Ry goes clubbing with Amara and her friends, including Julian Garcia, the local she met on the beach. She decides to go off her meds beforehand. After several shots, and Ry almost passing out, Julian takes her for a ride on a moped. They walk along the shore, sharing about themselves. He is a fisherman and his profession is struggling due to tourism, she mentions being a dancer. Ry and Julian go into the water and kiss before he returns her to the hotel. Afterwards, Julian's loan sharks rough him up.

Ry is upset Julian had not called her the next day, so when she sees him in the evening she sings a rejection karaoke song. Later, he follows her to explain he fears the loan sharks could hurt her. As Ry mentions she will not be on the island for long, they spend the next few days together.

Spending the day on the Garcias' fishing boat, Ry helps them fish. Julian cooks up a little of what they caught and later, they make love in his cabin. The next day Ry spots Mateo Garcia's name in her mother's paperwork for the property project. She explains she knows the Garcias after her day on the fishing boat and begs Isolde to not take away their livelihood.

The loan sharks burn the fishing boat, so Mateo signs over his docks. Ry finally reveals to Julian that her mother works for the company behind all this. Upset, he tells her to leave. Ry is miserable, but Amara insists he will come around. Ry goes to the gala with Isolde but leaves shortly after.

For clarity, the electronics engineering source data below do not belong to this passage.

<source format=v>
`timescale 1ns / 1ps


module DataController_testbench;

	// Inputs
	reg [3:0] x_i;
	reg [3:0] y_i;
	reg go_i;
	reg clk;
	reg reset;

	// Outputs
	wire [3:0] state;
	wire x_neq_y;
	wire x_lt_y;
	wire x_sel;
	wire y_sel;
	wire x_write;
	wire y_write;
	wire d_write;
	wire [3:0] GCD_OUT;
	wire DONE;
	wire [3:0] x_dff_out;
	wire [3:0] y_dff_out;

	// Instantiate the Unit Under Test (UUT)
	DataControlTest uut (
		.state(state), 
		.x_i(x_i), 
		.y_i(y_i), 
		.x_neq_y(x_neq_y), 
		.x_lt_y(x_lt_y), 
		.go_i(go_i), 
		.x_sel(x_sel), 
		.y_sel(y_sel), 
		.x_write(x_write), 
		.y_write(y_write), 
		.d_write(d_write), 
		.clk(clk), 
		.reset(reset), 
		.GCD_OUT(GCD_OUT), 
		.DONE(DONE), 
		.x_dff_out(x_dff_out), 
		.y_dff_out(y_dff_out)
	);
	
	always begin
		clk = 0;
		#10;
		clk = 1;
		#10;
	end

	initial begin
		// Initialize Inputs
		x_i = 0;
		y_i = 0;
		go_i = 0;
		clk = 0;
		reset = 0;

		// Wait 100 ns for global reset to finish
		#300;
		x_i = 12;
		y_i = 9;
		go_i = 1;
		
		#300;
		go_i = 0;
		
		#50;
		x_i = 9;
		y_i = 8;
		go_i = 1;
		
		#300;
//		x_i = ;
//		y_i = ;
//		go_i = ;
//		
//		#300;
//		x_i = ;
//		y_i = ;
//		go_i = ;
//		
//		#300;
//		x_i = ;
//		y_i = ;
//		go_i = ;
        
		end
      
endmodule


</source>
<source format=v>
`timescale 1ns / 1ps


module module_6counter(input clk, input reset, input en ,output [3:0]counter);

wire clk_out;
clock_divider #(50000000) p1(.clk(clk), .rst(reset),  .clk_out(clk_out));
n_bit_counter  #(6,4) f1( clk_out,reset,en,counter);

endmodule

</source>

Ry is confronted and threatened by the loan shark, but Julian comes to her aid. He forgives her and accompanies her to the gala fundraiser for the Arts Center, a PR exercise undertaken by Isolde to bolster local support for her project. Ry introduces Julian to her mother. Soon after, Mateo greets Isolde, who was apparently her first love.

Ry spends the night with Julian and they wake up for her to see her first sunrise. She returns to the hotel, where Isolde has discovered Ry has not been taking her medication. Isolde wants them to leave immediately, but Ry refuses, storms out and loses consciousness.

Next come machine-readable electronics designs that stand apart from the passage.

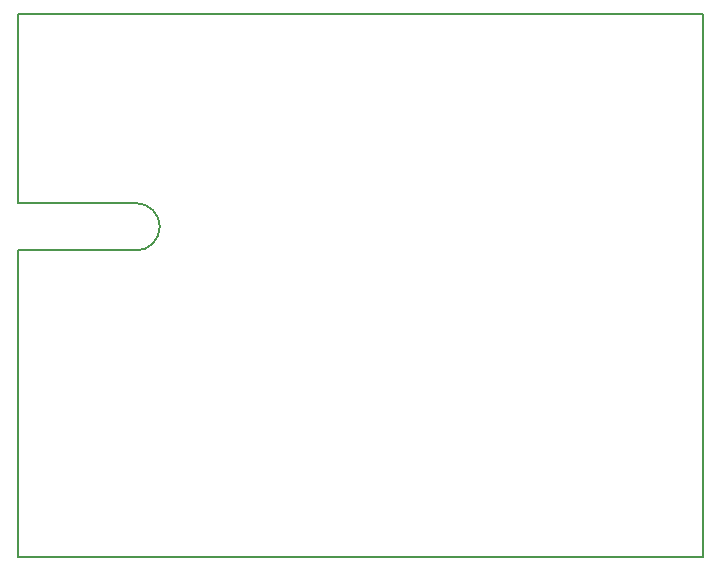
<source format=gbr>
G04 #@! TF.GenerationSoftware,KiCad,Pcbnew,(5.0.2)-1*
G04 #@! TF.CreationDate,2019-01-19T19:24:24-05:00*
G04 #@! TF.ProjectId,Keithley_177_power_repair,4b656974-686c-4657-995f-3137375f706f,rev?*
G04 #@! TF.SameCoordinates,Original*
G04 #@! TF.FileFunction,Profile,NP*
%FSLAX46Y46*%
G04 Gerber Fmt 4.6, Leading zero omitted, Abs format (unit mm)*
G04 Created by KiCad (PCBNEW (5.0.2)-1) date 1/19/2019 7:24:24 PM*
%MOMM*%
%LPD*%
G01*
G04 APERTURE LIST*
%ADD10C,0.150000*%
G04 APERTURE END LIST*
D10*
X30000000Y-64000000D02*
X30000000Y-90000000D01*
X30000000Y-60000000D02*
X30000000Y-44000000D01*
X40000000Y-60000000D02*
G75*
G02X42000000Y-62000000I0J-2000000D01*
G01*
X42000000Y-62000000D02*
G75*
G02X40000000Y-64000000I-2000000J0D01*
G01*
X30000000Y-64000000D02*
X40000000Y-64000000D01*
X30000000Y-60000000D02*
X40000000Y-60000000D01*
X88000000Y-44000000D02*
X88000000Y-90000000D01*
X30000000Y-44000000D02*
X88000000Y-44000000D01*
X30000000Y-90000000D02*
X88000000Y-90000000D01*
M02*

</source>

When Ry wakes at the hospital, the doctors once again strongly recommend surgery. Isolde explains Ry never wanted the operation for fear of losing her memory. Julian reassures Ry that surgery is the best option for her future.

After the operation, Ry's memories are gone but, staying in Mallorca she slowly recovers them as well as making new ones. Isolde receives Mateo's old letters thanks to Julian. She in turn reveals she will build the new hotel elsewhere and is investing in the Garcias' fishing business.

==Production==
The film is from Amazon MGM Studios and is directed by Carlson Young from a script by Anna Klassen adapted from the 2025 novel of the same name by Anna Todd. Todd is listed as a producer alongside Jennifer Gibgot and Andrew Panay of Ethea Entertainment, Lena Roklin of Luber Roklin Entertainment, and Brian Pitt of Pitt Street Productions.

The cast includes Maia Reficco, Fernando Lindez and Eva Longoria, as well as Andrés Velencoso and Chloé Sweetlove.

Principal photography took place in Sa Fortaleza de Pollença, Mallorca, in August 2025.

Isom Innis, a frequent collaborator of Young, composed the score for the film.

== Release ==
The Last Sunrise was released on Amazon Prime Video on August 26, 2026.